Truth in communication

Andrew Hamilton SJ 13 May 2021

This World Communications Day (16 May), is the time to reflect on the fact it’s what we say, rather than the platform we say it on, that is important.

This World Communications Day (16 May), is the time to reflect on the fact it’s what we say, rather than the platform we say it on, that is important.

When we think of communications it is easy to focus on the shiny new technology and not on what it is used for. Technology certainly does make a difference to the way in which we think and see our world. In a world where nothing is written the telling of stories in homes and villages, sometimes for hours on end, is all important. Through it wisdom is passed down. With the development of alphabets and other forms of writing and later with the invention of print, wisdom, customs, discoveries and stories could be preserved in texts. People became concerned for exact spelling and dates. Radio brought its own changes, as did television with its emphasis on visual communication, and more recently digital communication.

With each change people wonder what the new ways of communicating will mean. In the most important respects, however, little changes. When we communicate, we still want to say or show something to other people.

SAME QUESTIONS

To do this successfully we still need to ask ourselves the same questions regardless of the technology we use. We should ask, for example, whether those with whom we speak will understand accurately what we want to communicate to them, whether what we want to communicate is true, and whether our hearers will be the better for hearing it. If our communication, whether by whispering in a friend’s ear, through a world-wide television program, or through social media, does not meet these tests, then our communication is a waste of time or worse.

Changes in the way in which people communicate can have powerful effects and seem to be magical. People who use new technologies can have enormous power over others. In ancient Athens, when all important decisions were made after public discussion, theorists who devised systematised ways of persuading people through public speaking had extraordinary influence in the City. They came to have a bad reputation because many people used their discoveries to persuade without caring whether their arguments were true or not. They were accused of making the worse argument win. People later grew suspicious of high rhetoric and it became less effective.

BENEFITS OR HARM

That cycle has been repeated through history, as preachers, pamphleteers, radio commentators, shock jocks, television pundits and social media influencers have all exploited new communications technology. They were all controversial, many were successful. But the same questions about truth, about hearers’ understanding, and about the benefits or harm of their communication, kept returning. Ultimately the judgment made on them depended on the answers.

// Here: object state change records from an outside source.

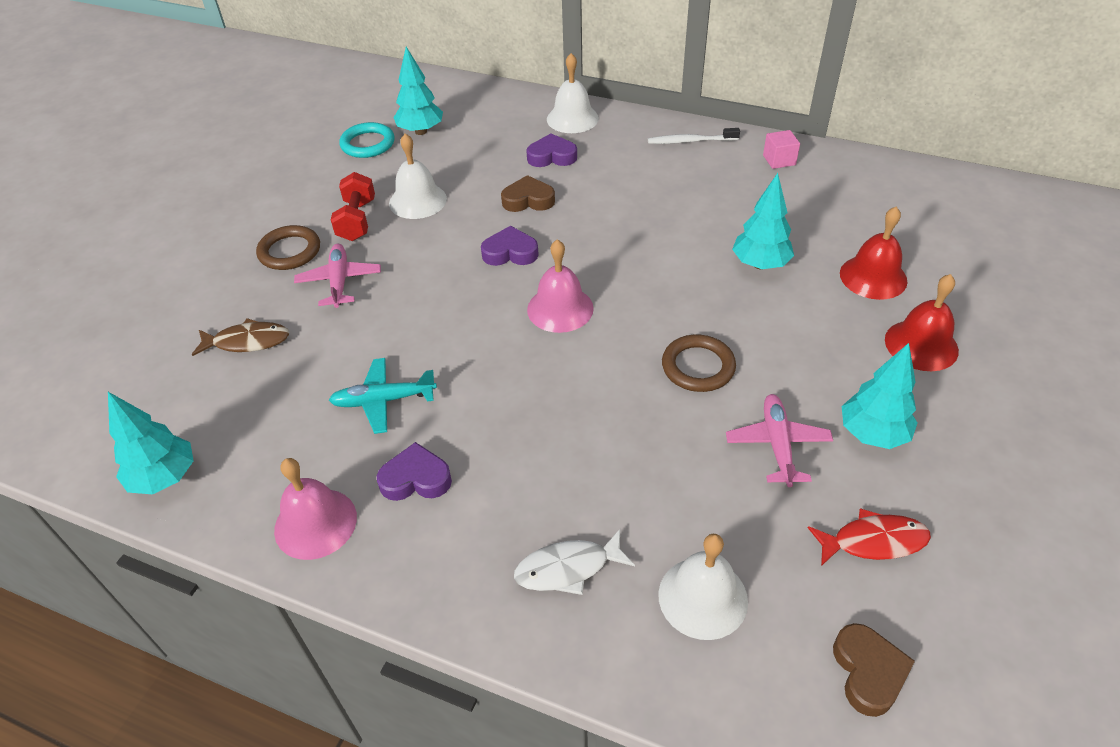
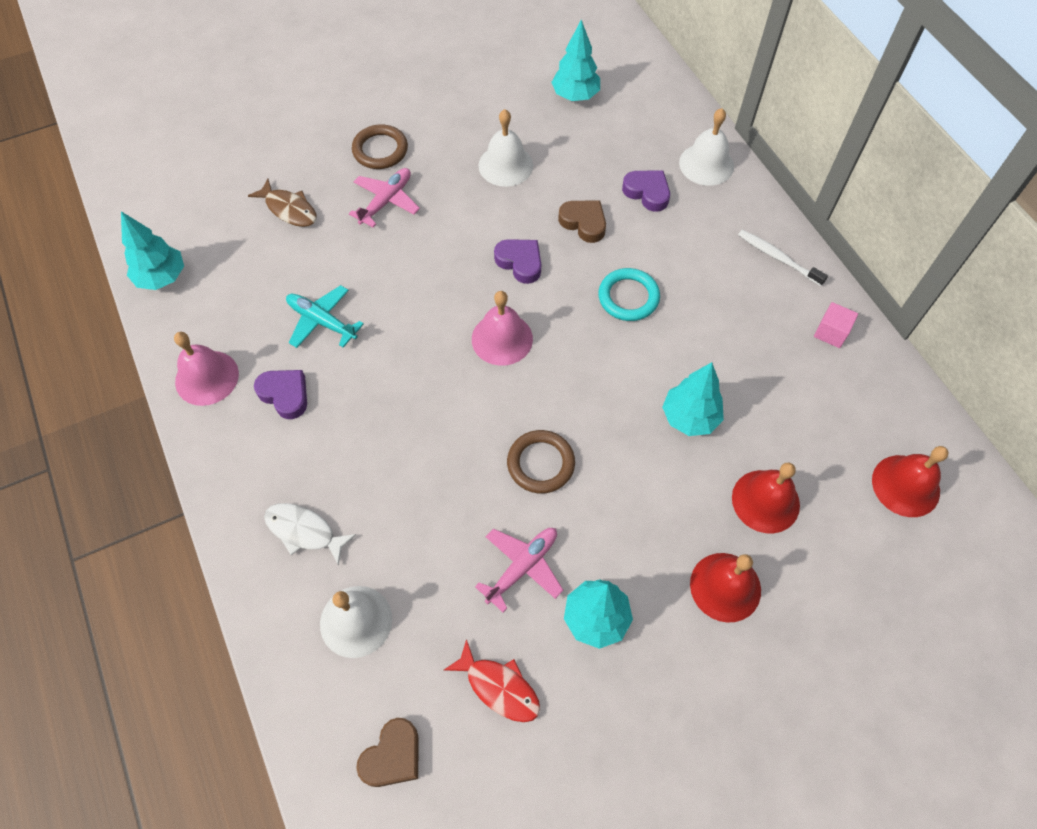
camera: 40 degrees right, 15 degrees up
red dumbbell [331,172,375,241] -> none
turquoise ring [339,122,394,158] -> turquoise ring moved to [598,268,660,321]
none -> red bell [872,446,949,517]

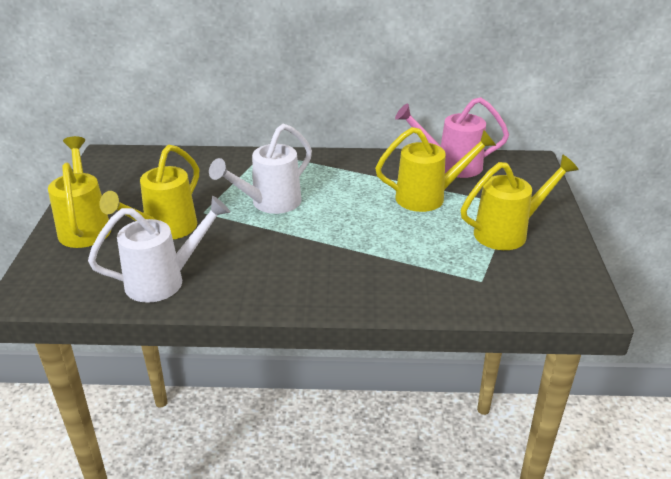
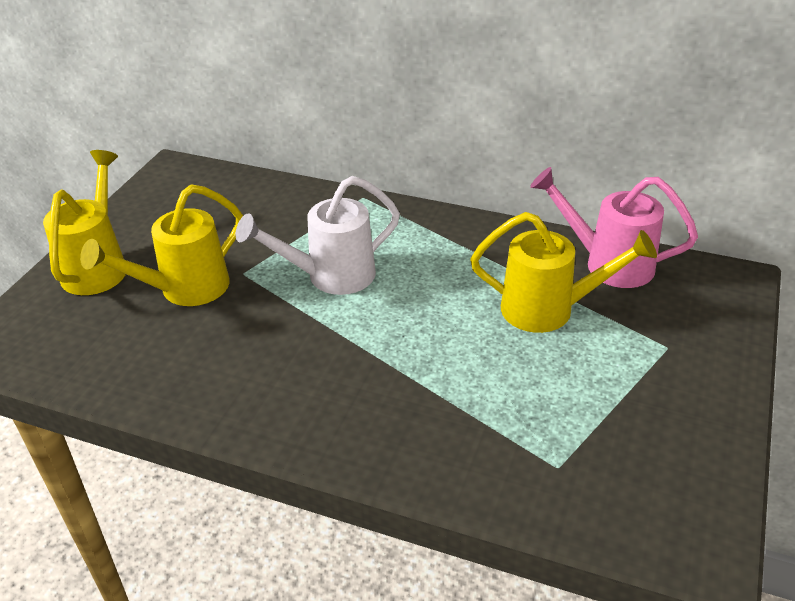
camera: 20 degrees right, 5 degrees up
white watering can [88,196,230,303] -> none
yellow watering can [461,155,579,250] -> none

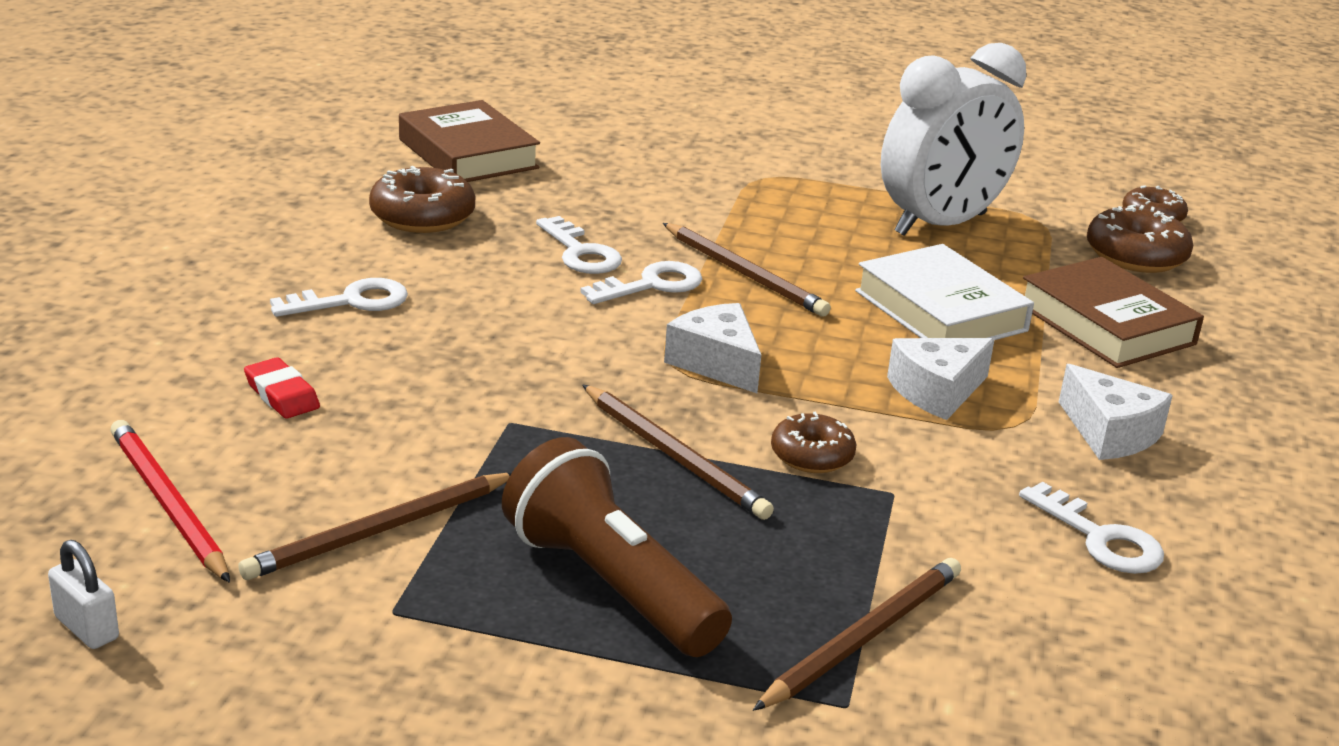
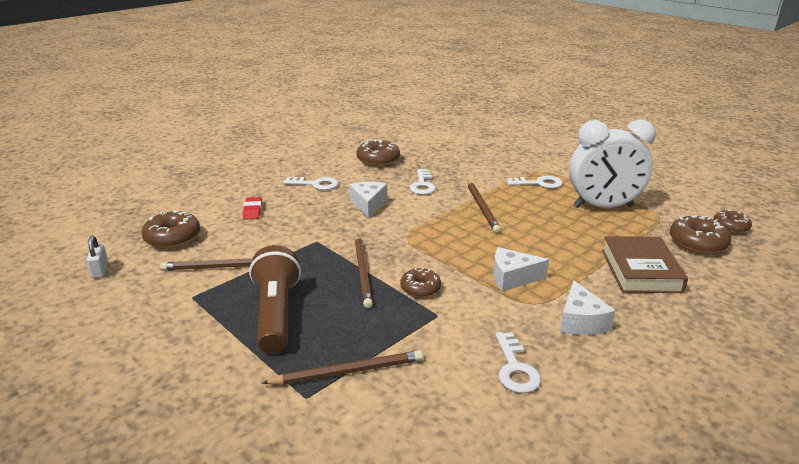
camera: 35 degrees right, 0 degrees up
red pencil [110,420,230,583] -> brown donut [142,211,200,249]
brown book [399,100,540,182] -> none
white key [580,261,702,304] -> white key moved to [507,176,563,189]
white cheese [664,303,761,393] -> white cheese moved to [349,182,387,219]
white book [855,244,1034,340] -> none

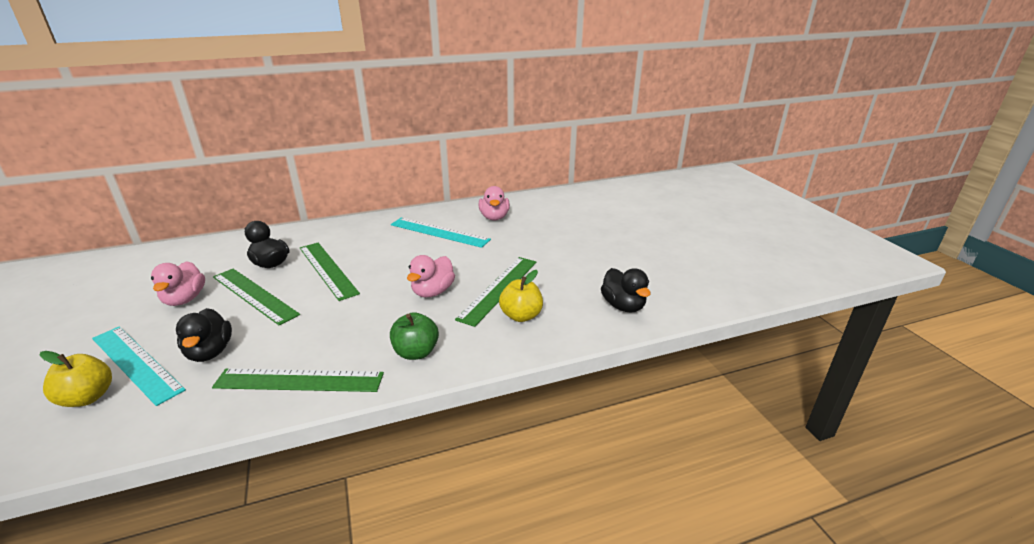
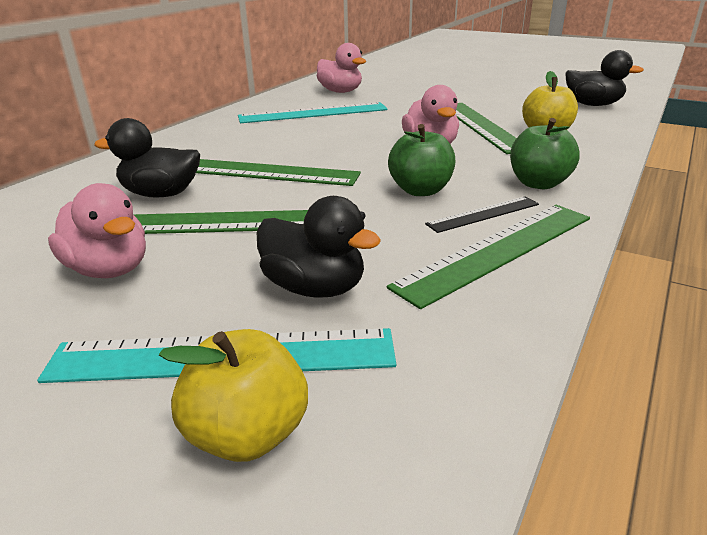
camera: 40 degrees left, 0 degrees up
none -> green apple [388,124,455,196]
none -> black ruler [425,196,539,233]

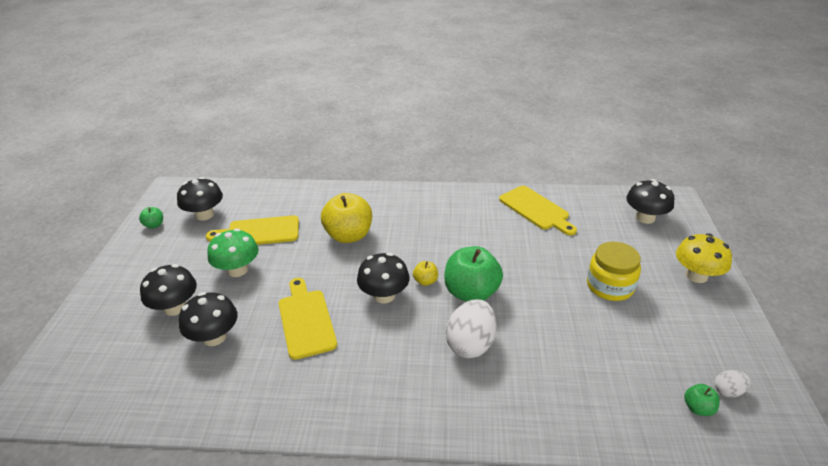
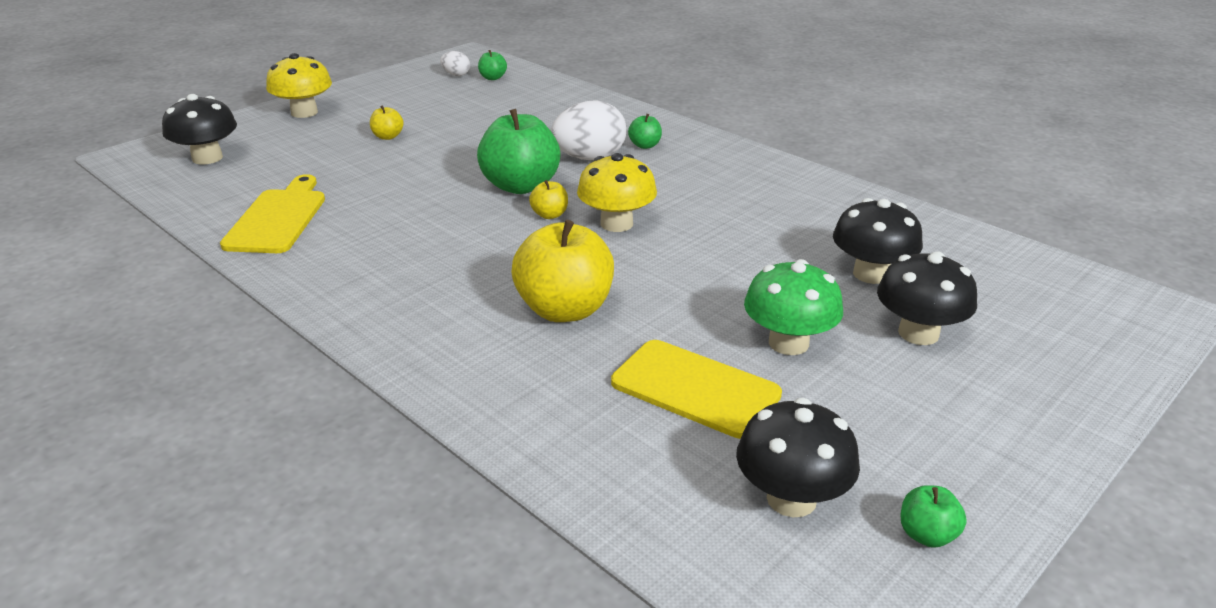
camera: 140 degrees left, 5 degrees down
yellow cutting board [279,278,337,360] -> none
black mushroom [357,253,410,303] -> yellow mushroom [577,153,657,232]
yellow jar [587,242,641,301] -> yellow apple [370,105,404,140]
none -> green apple [628,114,662,149]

In his yearly messages for World Communications Day, Pope Francis keeps returning to these central questions. He asks particularly whether what is communicated by governments and interested parties is true. That leads him to insist on the importance of journalists in society. Their task is to seek out the truth. He focuses on the truth about people’s lives, especially of those who are poor and oppressed. To see this truth we need to move outside the company of people with similar views and to go out to meet people in their own worlds.

This is true also of such organisations dedicated to social justice, especially when they speak on behalf of young people who are vulnerable and have acted badly. It is easy to dismiss them, as media often do, as worthless, losers and no-hopers. Our task is to go out to them, to listen and to see the precious humanity they share with us.

SEARCH FOR TRUTH

Pope Francis describes the qualities needed for this as curiosity, openness and passion. These are the opposed to cynicism, which assumes that all that is worthwhile has been discovered, and to fixed ideas, to ideologies, and to attempts to control what is communicated. They are about the search for truth. World Communication Day reminds us that truth lies at the heart of communication.